Yelena's ordered to kill Hawkeye. What if Antonia, whose life was eventually saved by Natasha, decides to go along with her? If so, they could appear as antagonists in the upcoming Hawkeye series on Disney+, which will introduce Kate Bishop and also feature Clint Barton. Given that the Taskmaster is an archer who is every bit Clint's equal because she's studied him, it would make sense for her to be an opponent for him. This time, however, she would be seeking what she understood as justice on her own terms.

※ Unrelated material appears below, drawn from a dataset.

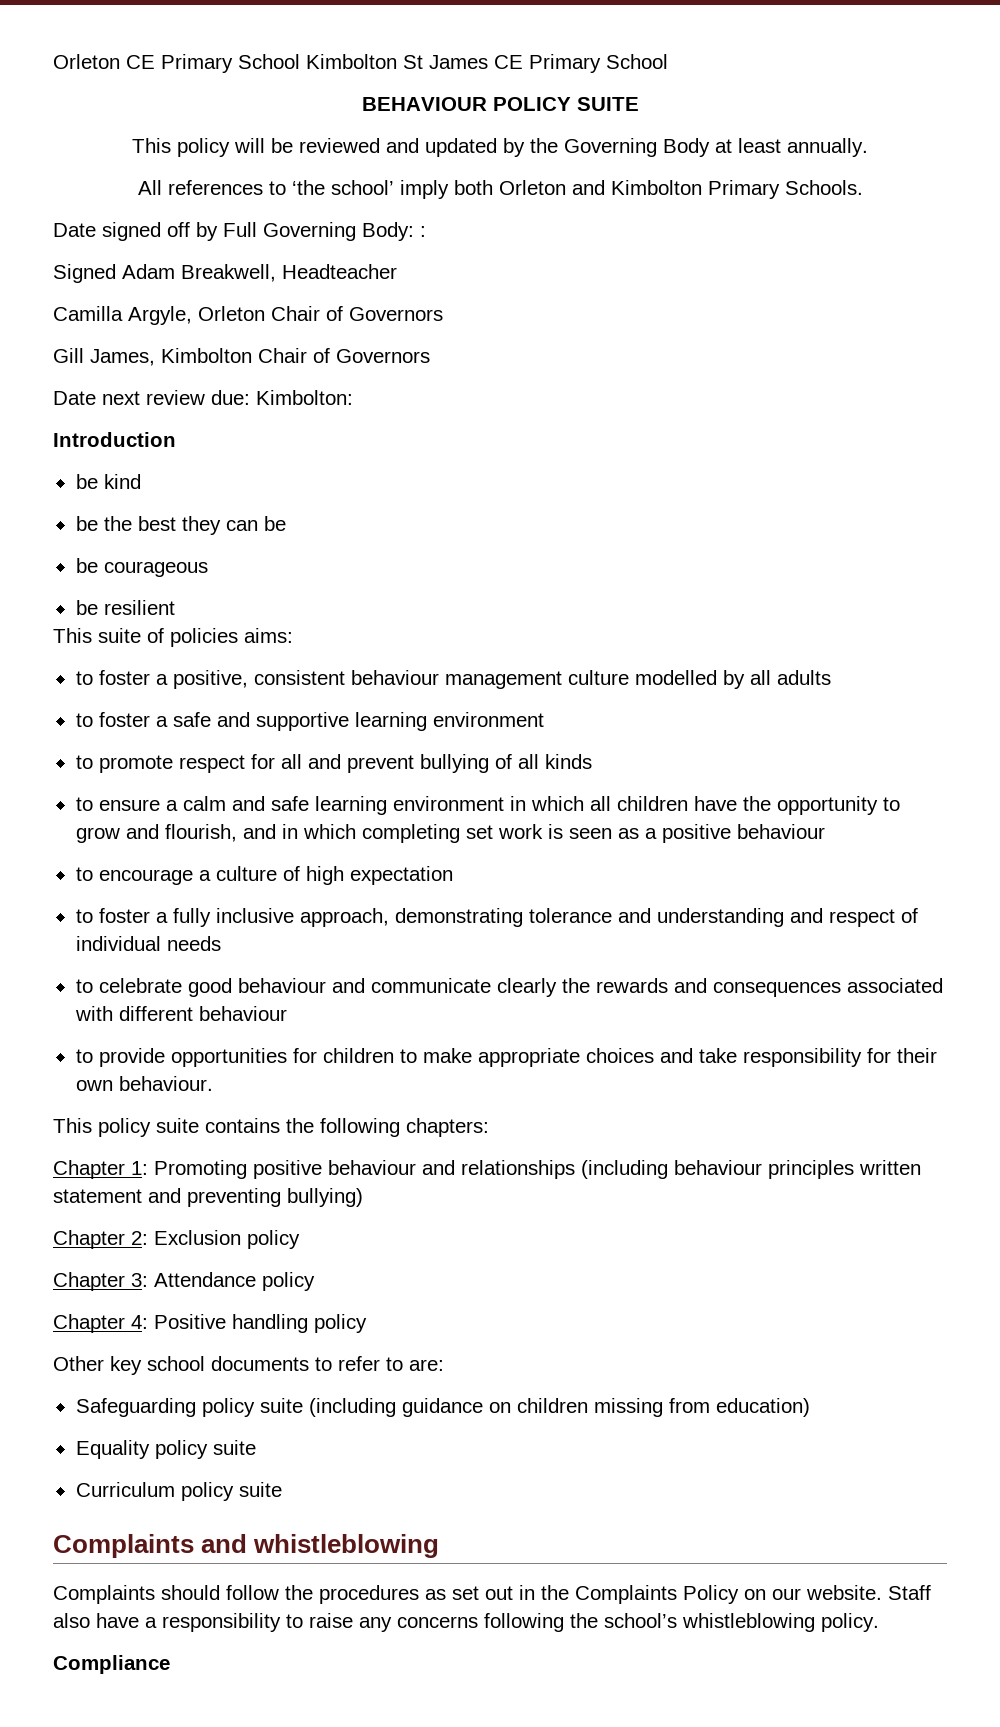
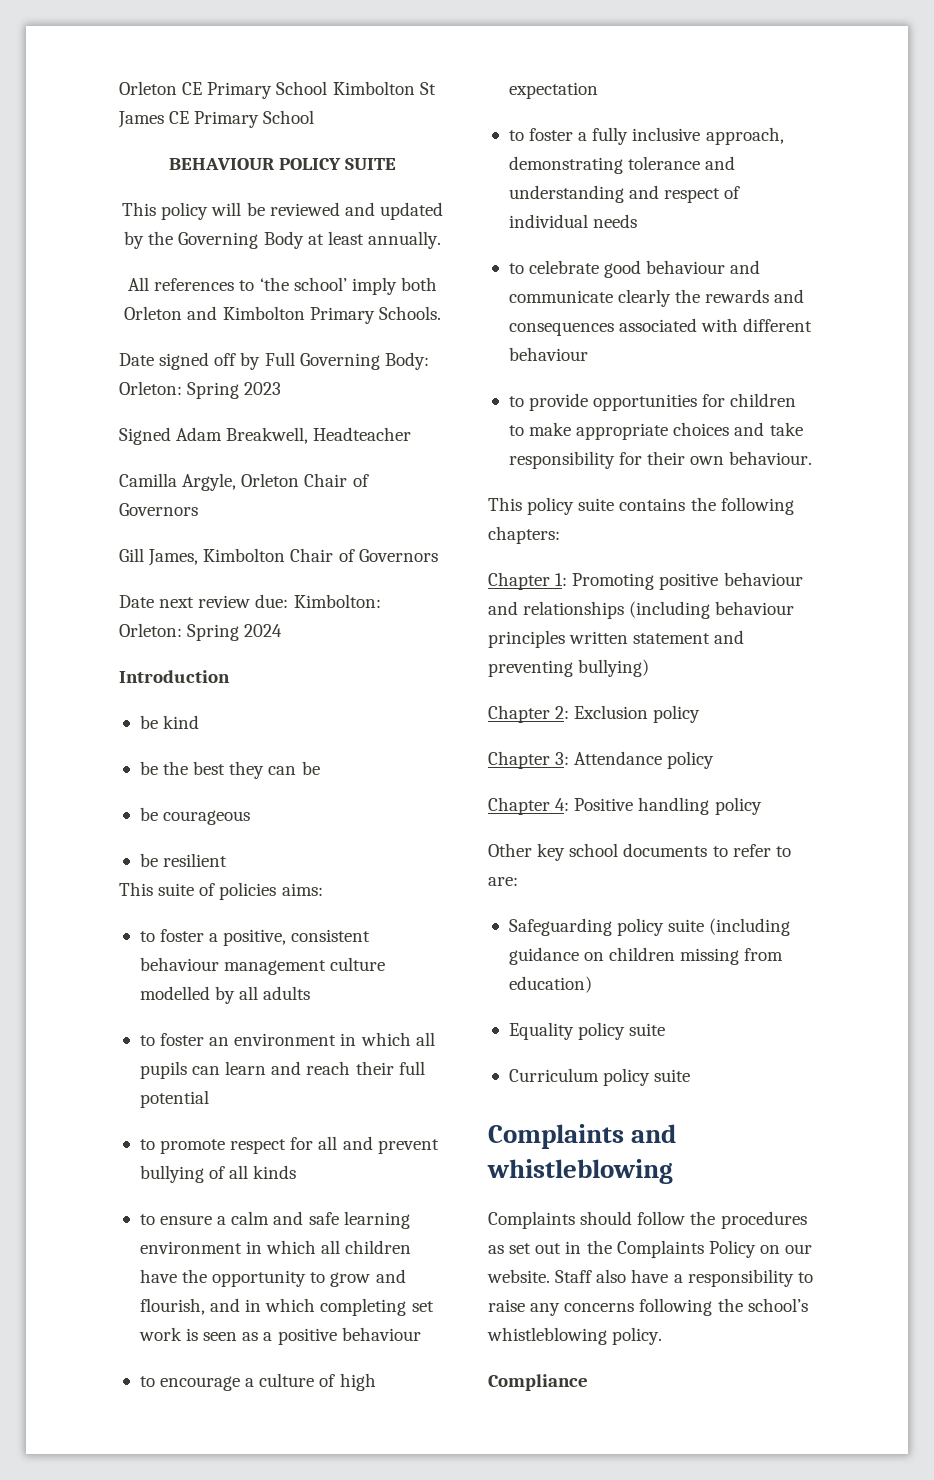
[420,226,426,237] : -> [119,381,282,399] Orleton: Spring 2023
(353, 397) none -> [119,623,283,641] Orleton: Spring 2024
[155,712,544,731] a safe and supportive learning environment -> [209,1032,435,1046] [139,1061,425,1079] [139,1090,209,1108] an environment in which all pupils can learn and reach their full potential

Of course, it wouldn't be surprising if Clint had some survivor's guilt, so he might not even want to put up a fight or explain what happened. To a normal person, the circumstances leading to Natasha's death are too bizarre to remotely comprehend. All Yelena and Antonia would know is that Clint came back and Natasha didn't, and he needed to be punished. Of course, in the "Black Widow" post-credits scene, Val didn't tell Yelena why Clint needed to be killed, although the time he spent laying waste to criminal organizations might well be incentive enough. Kate Bishop could be introduced to help intervene in the conflict between three horribly hurt, scarred people who've lashed out at the world after years of trauma.

Black Widows

At the end of "Black Widow," the small army of Widow operatives that had been freed from mind control thanks to Yelena and Natasha flew down to rescue Yelena and her "parents," the Red Guardian and the scientist Melina, as well as Antonia. After a lifetime of being mind-controlled slaves, helpless to resist, they're free to do whatever they want. But where will they go? What will they do?

For better or worse, they're now a family. What's the one thing they're all good at? Espionage. They're all skilled spies and assassins, able to blend in because of their youth, charm, good looks, and training. What if the Widows, led by Yelena, decide to become freelance operatives? What if instead of directly working for Val, Yelena's more of a consultant — and what if Antonia is similarly a freelance agent, especially adept at assassinations and retrieving desired objects? What if they're both working with Sharon Carter, the Power Broker of Madripoor? The Widows have the potential to be worldwide game changers in the new, chaotic MCU, for good or for ill. It's easy to see them going either way.

Young Avengers Assemble?

Starting with "WandaVision," a number of characters who have been members of the Young Avengers in Marvel Comics have been introduced to the MCU. There's Tommy "Speed" Maximoff and his brother Billy, a.k.a. Wiccan. There's Eli Bradley, grandson of the first Black Captain America, Isaiah Bradley. There's Kid Loki, introduced in "Loki." Even before all that, Cassie Lang, the daughter of Ant-Man — who became the Young Avenger known as Stature, and later Stinger — is seen as an older teen in "Ant-Man And The Wasp." Kate Bishop will be introduced in "Hawkeye," America Chavez in "Doctor Strange and the Multiverse Of Madness," and even Kang — introduced in Season 1 of "Loki" — has a younger variant in the comics named Iron Lad.

What if Taskmaster joined the Young Avengers? Instead of simply being an assassin, what if she decided she wanted to be a hero like Natasha? With the Avengers in limbo and not looking for new recruits, what if the Young Avengers rise up in their stead? It would be fascinating to see her interact with many of these characters. Like all the rest of these potential Young Avengers, she'd be trying to figure out how to be a hero — and Antonia, in particular, would be trying to learn how to balance her past as an assassin with her future, and this could provide conflict the other members of the team.